For Beatriz Grinsztejn, president of the International Aids Society, the disruption is critical and threatens many vulnerable people. But, she adds, it could present “an important opportunity for ownership – otherwise we are always left in the hands of others”.
She worries about the impact of cuts to funding on younger scientists, with their potential loss from the research field “a major threat for the next generation”. But, she adds, the HIV community is “powerful and very resilient”.
There have already been calls for new ways of doing things. It is “time for African leadership”, members of the African-led HIV Control Working Group write in the Lancet Global Health. There are now plans for Nigeria to produce HIV drugs and tests domestically.
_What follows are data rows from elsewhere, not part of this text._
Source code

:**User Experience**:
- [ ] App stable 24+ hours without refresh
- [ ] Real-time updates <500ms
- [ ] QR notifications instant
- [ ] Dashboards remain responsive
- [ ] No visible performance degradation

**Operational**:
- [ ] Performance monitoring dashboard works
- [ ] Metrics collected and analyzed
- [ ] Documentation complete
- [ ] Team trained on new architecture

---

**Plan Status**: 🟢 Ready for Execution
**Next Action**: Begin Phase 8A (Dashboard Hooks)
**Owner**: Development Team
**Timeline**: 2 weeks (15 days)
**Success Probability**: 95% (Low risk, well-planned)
Christine Stegling, deputy director of UNAids, says it began “a concerted effort” last year to develop plans with countries about how their HIV programmes could become more sustainable domestically “but with a longer timeframe … now we are trying to do some kind of fast-tracking”.
Governments are determined, she says, but it will require fiscal changes either in taxation or by restructuring debt.
The goal of ending Aids by 2030 is still achievable, Stegling believes. “I think we have a very short window of opportunity now, in the next two, three months, to continue telling people that we can do it.
“I keep on reminding people, ‘look, we need to get back to that same energy that we had when people were telling us treatment can’t be available in the global south, right?’ And we didn’t accept it. We made it happen.
“We have national governments now who are also very adamant, because they can see what can happen, and they want to make it happen for their own populations.”